A UK company is developing lightweight and edible food drones to bring supplies to hard-to-reach areas in times of disaster.
The Somerset-based Windhorse Aerospace last week presented its Pouncer design to Priti Patel, the UK’s Secretary of State for International Development. The drone is nine feet wide, self-navigating and capable of a 50 Kg payload, the company said.
Next year Windhorse plans to demonstrate Pouncer being launched from a C130 Hercules cargo aircraft, carrying 30 drones which will glide “a minimum of 35Kms from 10,000ft and landing to an accuracy of seven meters”, the company said.
The chairman of Windhorse, Nigel Gifford said that Patel’s attendance at the demonstrated that Pouncer, “already has tremendous public support which was shown by the 2 million views and counting of the demonstration which it has accrued already”.
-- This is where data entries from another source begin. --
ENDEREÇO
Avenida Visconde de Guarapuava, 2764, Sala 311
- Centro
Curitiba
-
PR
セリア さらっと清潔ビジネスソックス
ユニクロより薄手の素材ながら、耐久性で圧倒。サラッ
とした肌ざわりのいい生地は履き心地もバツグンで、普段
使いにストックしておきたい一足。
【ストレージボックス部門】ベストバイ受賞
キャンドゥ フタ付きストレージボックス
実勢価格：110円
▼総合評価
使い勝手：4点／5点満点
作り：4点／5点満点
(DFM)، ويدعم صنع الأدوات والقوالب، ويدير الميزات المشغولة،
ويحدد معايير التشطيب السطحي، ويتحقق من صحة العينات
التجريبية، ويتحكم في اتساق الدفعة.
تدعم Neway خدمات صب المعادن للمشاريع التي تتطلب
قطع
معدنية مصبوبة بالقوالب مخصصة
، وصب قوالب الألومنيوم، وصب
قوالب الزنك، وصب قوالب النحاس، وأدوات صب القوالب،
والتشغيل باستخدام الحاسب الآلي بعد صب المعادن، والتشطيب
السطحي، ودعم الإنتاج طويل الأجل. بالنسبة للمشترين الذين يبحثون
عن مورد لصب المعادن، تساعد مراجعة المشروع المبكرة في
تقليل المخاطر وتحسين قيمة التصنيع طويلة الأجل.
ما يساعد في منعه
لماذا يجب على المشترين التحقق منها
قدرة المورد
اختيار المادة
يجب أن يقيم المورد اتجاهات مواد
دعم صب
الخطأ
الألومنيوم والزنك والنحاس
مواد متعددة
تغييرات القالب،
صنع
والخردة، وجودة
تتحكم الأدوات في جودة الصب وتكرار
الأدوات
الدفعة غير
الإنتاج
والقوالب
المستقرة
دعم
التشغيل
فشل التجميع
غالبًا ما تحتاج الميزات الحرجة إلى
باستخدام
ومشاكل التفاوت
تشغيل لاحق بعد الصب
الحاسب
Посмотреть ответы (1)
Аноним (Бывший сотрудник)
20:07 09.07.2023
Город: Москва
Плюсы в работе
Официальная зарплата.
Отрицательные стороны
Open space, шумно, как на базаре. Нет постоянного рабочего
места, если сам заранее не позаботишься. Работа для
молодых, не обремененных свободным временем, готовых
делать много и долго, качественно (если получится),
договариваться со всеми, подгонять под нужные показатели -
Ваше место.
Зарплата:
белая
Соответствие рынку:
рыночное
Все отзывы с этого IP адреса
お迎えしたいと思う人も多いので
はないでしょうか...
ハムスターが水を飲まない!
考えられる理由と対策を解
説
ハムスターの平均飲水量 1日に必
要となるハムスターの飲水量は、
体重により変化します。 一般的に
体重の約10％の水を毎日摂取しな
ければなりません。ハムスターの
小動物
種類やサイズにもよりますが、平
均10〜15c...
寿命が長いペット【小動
Gifford was one of the team behind the unmanned Ascenta high altitude, long endurance platform that was acquired by Facebook in 2014 as part of its internet global connective programme.
Pouncer is intended to address the need for a fast reactive vehicle to deliver food aid into countries with remote, difficult, damaged and broken infrastructures by overflying the difficulties and placing food exactly where it’s needed, the company said.
After 11 years with the British Army where, Gifford’s service career culminated in 1976 when he was a member of a successful expedition to climb Mount Everest. He believed that his experience there made moving to providing food supplies by drone a natural follow up.
The Pouncer has an airframe skin made from biodegradable starch-based thermoplastic, filled with spars of compressed and vacuum sealed foodstuffs. The Pouncer’s fuselage is filled with the staple diet of those receiving supplies and carries water and fuel for cooking. It is to be produced in various weights to meet differing requirements.
Speaking earlier this year at the Global NSF conference, Gifford said that his company, “addresses the indigenous cultural food requirements head on, and turns ‘cash aid’ directly into calories consumed, not unwanted or discarded waste”.
It replaces the standard humanitarian daily ration (HDR), “in acceptability and nutrition, and advances the 2,200 Kcal offering by a long way,” he said.
“We would like to see it convert into a calorific uptake per person of at least 3,500 Kcal per person with minimal wastage. This would be a great improvement on the present low-yield HDR.
“We are in the process of setting up a charitable trust that will have the UAVs built along with the food spars and other parts of the airframe.”
The intention is to make assembly simple and, “will not require a specific skill set”. The estimated cost of the largest airframe “build and fill” is targeted to be under £100 and deliver approximately 200lbs of food.